Beginning of an End

103 6 0
                                    

Aku tidak jenuh, mungkin hanya kekurangan warna dalam hidupku. Aku tidak bosan, hanya merasa hidup ini lurus saja, dan sempurna. Kadang terlalu sempurna juga tidak baik. Kau bisa mendapatkan segala yang kau inginkan tapi tidak dengan masalah. Masalah kadang membuatmu merasa menjadi orang yang paling bernasib sial. Namun tanpa masalah, kau tidak akan dapat menikmati hidup ini.

Dari dasar itu aku membuat sebuah permainan dalam hubungan kami. Sebelumnya perlu kau ketahui, hubungan kami sangatlah baik, walaupun sudah berjalan selama bertahun-tahun. Tidak ada rasa cemburu, ataupun masalah kecil yang biasa mengganggu dalam suatu hubungan. Ikatan kami terlalu sempurna. Makanya aku ingin memberikan warna lain pada hubungan yang terkesan monoton ini.

Aku mencoba berbicara kepadanya, memintanya untuk sekedar berpura-pura memutuskan hubungan kami.

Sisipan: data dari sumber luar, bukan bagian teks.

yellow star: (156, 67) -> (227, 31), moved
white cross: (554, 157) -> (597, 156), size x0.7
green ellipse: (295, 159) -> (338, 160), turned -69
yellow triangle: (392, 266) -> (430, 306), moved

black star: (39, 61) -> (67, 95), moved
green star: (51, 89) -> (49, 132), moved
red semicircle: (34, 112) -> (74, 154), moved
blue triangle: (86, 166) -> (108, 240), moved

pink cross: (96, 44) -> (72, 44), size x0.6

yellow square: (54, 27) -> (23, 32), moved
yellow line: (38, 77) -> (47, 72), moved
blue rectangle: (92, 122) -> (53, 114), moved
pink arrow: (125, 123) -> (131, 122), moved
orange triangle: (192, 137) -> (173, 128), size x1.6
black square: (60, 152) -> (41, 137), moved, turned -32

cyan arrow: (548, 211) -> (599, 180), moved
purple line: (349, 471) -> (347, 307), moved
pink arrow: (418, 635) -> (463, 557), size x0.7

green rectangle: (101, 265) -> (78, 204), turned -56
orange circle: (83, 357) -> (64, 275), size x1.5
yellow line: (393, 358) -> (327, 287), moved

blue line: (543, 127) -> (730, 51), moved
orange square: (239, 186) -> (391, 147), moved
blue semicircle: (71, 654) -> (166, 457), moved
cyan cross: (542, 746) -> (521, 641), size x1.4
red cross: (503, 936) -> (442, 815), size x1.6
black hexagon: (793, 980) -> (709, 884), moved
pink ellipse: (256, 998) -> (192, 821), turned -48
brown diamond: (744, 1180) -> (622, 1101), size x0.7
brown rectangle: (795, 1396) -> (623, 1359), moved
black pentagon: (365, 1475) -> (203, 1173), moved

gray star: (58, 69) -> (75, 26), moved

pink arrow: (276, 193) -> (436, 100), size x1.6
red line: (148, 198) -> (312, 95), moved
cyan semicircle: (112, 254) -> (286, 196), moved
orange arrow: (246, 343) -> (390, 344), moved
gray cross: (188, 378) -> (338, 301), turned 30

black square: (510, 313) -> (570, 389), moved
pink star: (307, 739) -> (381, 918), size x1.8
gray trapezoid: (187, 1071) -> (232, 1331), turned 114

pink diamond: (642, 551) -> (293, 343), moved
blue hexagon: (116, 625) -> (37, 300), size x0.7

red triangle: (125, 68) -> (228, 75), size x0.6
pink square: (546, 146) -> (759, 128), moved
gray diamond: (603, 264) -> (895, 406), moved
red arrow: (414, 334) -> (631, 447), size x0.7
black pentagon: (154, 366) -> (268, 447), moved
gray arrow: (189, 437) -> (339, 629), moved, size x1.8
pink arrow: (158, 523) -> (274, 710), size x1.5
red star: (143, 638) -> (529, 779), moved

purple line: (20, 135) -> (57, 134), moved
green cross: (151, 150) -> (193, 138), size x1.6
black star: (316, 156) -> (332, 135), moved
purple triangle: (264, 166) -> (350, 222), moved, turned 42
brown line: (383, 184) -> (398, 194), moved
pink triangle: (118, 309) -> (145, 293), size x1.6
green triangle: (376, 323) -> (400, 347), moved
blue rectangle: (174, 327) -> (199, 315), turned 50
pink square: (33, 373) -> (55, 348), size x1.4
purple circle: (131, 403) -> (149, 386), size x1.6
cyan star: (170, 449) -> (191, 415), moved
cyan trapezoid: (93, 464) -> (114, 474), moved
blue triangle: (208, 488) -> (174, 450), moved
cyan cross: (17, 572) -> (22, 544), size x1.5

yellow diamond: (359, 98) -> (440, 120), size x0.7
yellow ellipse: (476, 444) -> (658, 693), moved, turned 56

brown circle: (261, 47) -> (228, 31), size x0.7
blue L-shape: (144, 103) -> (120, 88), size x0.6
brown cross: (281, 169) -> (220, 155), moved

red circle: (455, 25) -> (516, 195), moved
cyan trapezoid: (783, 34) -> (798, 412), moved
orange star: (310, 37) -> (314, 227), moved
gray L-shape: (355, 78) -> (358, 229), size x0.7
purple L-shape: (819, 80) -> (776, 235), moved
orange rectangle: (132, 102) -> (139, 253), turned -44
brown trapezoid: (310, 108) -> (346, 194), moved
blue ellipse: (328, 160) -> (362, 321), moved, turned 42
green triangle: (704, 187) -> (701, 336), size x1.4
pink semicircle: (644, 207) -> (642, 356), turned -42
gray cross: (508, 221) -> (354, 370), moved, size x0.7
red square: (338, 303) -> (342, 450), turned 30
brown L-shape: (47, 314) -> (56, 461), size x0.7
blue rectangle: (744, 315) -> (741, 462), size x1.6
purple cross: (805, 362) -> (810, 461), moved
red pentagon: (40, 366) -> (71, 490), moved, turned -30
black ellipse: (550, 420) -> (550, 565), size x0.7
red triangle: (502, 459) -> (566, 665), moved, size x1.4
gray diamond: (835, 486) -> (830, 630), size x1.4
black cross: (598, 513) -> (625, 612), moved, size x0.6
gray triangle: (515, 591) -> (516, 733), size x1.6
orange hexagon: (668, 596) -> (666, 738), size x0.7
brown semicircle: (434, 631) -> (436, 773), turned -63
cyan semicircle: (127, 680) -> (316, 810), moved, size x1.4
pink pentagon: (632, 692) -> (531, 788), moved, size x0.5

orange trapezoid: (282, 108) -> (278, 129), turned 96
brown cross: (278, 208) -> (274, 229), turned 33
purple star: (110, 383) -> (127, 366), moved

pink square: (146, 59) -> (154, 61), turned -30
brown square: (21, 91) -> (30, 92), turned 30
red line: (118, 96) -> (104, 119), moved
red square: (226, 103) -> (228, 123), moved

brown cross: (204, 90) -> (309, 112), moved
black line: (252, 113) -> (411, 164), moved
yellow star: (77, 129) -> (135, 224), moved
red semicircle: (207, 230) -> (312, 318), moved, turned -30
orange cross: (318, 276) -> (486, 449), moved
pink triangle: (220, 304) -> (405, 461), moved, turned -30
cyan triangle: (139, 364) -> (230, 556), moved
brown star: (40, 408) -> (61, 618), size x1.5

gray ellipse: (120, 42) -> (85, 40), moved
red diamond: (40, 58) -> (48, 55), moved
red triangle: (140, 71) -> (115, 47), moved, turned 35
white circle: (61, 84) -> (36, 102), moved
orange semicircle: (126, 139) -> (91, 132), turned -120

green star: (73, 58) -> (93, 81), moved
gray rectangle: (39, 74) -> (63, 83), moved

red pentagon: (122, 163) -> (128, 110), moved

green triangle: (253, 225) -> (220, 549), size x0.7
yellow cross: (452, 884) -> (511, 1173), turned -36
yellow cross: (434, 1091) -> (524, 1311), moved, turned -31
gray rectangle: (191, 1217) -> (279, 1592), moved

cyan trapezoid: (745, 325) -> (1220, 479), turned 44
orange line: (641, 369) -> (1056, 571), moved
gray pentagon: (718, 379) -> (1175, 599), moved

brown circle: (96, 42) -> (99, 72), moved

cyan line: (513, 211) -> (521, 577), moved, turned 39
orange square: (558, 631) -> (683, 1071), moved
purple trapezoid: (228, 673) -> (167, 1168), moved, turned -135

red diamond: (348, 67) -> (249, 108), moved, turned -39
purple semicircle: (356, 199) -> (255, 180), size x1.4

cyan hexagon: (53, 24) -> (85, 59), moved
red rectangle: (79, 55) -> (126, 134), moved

Untuk pura-pura tentu saja. Aku masih sangat menyayanginya.

Pertama-tama ia menolak habis-habisan permintaanku tersebut. Aku bilang aku butuh waktu untuk mencari sesuatu yang baru untuk hubungan kami. Namun dia tetap memberikan isyarat tidak. Sangat jarang kekasihku itu menolak permintaanku.

Kekasihku adalah tipe yang humoris, penurut, dan seorang pecinta yang loyal. Ah, biar kuralat pada kata loyal. Ia suka menggoda banyak orang, aku memakluminya karena dia seorang flirty, namun dia bilang bahwa hatinya hanya untukku saja. Aku yang sedikit dibutakan oleh cinta ini hanya berkali-kali menjawab iya. Ia sukses meyakinkanku untuk hal itu.

Kucoba kali ke dua, supaya memutuskan hubungan kami dengan cara mencari-cari masalah yang mugkin dapat menimbulkan suatu pertengkaran yang besar. Aku merasa bersalah juga karena mendapatkan ide yang sangat gila itu. Jadi langkah pertama aku bilang padanya bahwa aku cemburu dengan salah satu kenalannya, tentu saja yang pernah ia goda. Ia ngotot bilang padaku bahwa dia hanya menggoda, seperti biasanya, dan tidak bermaksud untuk serius.

Baik, untuk kali ini tidak ada toleransi untukmu, sayang.

Malam itu tanggal 3 September, aku membuatnya untuk mengucapkan kata keramat yang tidak diduganya akan dia ucapkan. Wajahnya amat teramat sedih dan penuh penyesalan, namun tidak halnya denganku yang sebenarnya ingin mencoba bermain di 'permainan'-ku sendiri.

Aku artis yang handal, jadi kupasang wajahku semarah mungkin. Aku memang pemarah, namun ini pertama kalinya aku marah padanya, dan itu membuatnya cukup takut. Entahlah antara takut ataupun kaget. Mungkin juga keduanya.

Dan mulai besoknya aku merasa sangat bebas, bagai burung yang terlepas dari sangkarnya. Aku mengepakkan sayapku kemanapun yang aku bisa. Aku bisa berbuat semauku, tanpa harus diatur-atur oleh kekasih yang biasanya super duper overprotective.

Namun kekasihku itu sepertinya tidak mau berubah, ia tetap mengirimiku pesan seperti biasanya. Pesan yang hanya mengingatkanku untuk bangun pagi, makan, ataupun mengucapkan kata-kata manis saat aku hendak terlelap dalam tidur. Senyum tersungging di bibirku, ternyata ia cukup gigih untuk memperjuangkanku kembali. Mungkin ini yang disebut loyal.

Dari hari semenjak kami putus aku mulai untuk mendekati pria lain. Mencari kelebihannya yang mungkin tidak dimiliki oleh 'mantan' kekasihku itu. Beberapa orang memilikinya, namun sepertinya tidak sesempurna apa yang dimiliki oleh mantanku itu. Seperti ada yang kurang, aku masih belum mengerti apa.

Tentu saja, mantan kekasihku itu tahu semuanya. Ia tahu bahwa aku mendekati pria lain, Ia tahu bahwa aku makan malam dengan orang lain, ia tahu bahwa aku 'berkencan' dengan sahabatnya. Ya, sahabatnya sendiri. Mungkin ia merasa terkhianati dengan mengetahui kejadian itu. Mungkin ia akan menyerah padaku, dan berhenti mengirimiku dengan pesan-pesan manisnya, juga tak akan ada lagi buket bunga yang dikirimkan ke depan rumah setiap hari.